>> begin

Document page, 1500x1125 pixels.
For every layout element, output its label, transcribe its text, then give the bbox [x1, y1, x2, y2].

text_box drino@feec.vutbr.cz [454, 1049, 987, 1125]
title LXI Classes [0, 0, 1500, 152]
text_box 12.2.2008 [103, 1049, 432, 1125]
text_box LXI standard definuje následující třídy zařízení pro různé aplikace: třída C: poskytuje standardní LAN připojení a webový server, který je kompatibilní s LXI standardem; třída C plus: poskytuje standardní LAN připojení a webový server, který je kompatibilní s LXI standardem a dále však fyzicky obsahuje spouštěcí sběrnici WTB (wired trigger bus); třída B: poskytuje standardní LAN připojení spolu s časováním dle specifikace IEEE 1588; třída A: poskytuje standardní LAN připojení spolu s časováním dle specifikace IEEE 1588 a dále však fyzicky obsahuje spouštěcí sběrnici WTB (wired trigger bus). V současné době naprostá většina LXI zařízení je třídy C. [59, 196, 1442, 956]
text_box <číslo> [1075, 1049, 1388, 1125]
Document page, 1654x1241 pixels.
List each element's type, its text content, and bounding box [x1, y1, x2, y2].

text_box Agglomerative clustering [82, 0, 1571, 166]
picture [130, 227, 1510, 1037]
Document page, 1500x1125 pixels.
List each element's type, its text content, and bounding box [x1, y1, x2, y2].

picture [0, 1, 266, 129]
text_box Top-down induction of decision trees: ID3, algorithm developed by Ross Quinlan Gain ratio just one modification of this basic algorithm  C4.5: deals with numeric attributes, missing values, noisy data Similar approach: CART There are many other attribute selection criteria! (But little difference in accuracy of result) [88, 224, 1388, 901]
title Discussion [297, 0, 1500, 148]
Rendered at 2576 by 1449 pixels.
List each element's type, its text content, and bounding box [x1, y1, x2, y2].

>> end

■ Exercise directions
Express every line of the items above as a JSON list of strings, one string per line, leaving out blank lines.

■ Solution to this problem
[
  "Document page, 1500x1125 pixels.",
  "For every layout element, output its label, transcribe its text, then give the bbox [x1, y1, x2, y2].",
  "text_box drino@feec.vutbr.cz [454, 1049, 987, 1125]",
  "title LXI Classes [0, 0, 1500, 152]",
  "text_box 12.2.2008 [103, 1049, 432, 1125]",
  "text_box LXI standard definuje následující třídy zařízení pro různé aplikace: třída C: poskytuje standardní LAN připojení a webový server, který je kompatibilní s LXI standardem; třída C plus: poskytuje standardní LAN připojení a webový server, který je kompatibilní s LXI standardem a dále však fyzicky obsahuje spouštěcí sběrnici WTB (wired trigger bus); třída B: poskytuje standardní LAN připojení spolu s časováním dle specifikace IEEE 1588; třída A: poskytuje standardní LAN připojení spolu s časováním dle specifikace IEEE 1588 a dále však fyzicky obsahuje spouštěcí sběrnici WTB (wired trigger bus). V současné době naprostá většina LXI zařízení je třídy C. [59, 196, 1442, 956]",
  "text_box <číslo> [1075, 1049, 1388, 1125]",
  "Document page, 1654x1241 pixels.",
  "List each element's type, its text content, and bounding box [x1, y1, x2, y2].",
  "text_box Agglomerative clustering [82, 0, 1571, 166]",
  "picture [130, 227, 1510, 1037]",
  "Document page, 1500x1125 pixels.",
  "List each element's type, its text content, and bounding box [x1, y1, x2, y2].",
  "picture [0, 1, 266, 129]",
  "text_box Top-down induction of decision trees: ID3, algorithm developed by Ross Quinlan Gain ratio just one modification of this basic algorithm  C4.5: deals with numeric attributes, missing values, noisy data Similar approach: CART There are many other attribute selection criteria! (But little difference in accuracy of result) [88, 224, 1388, 901]",
  "title Discussion [297, 0, 1500, 148]",
  "Rendered at 2576 by 1449 pixels.",
  "List each element's type, its text content, and bounding box [x1, y1, x2, y2]."
]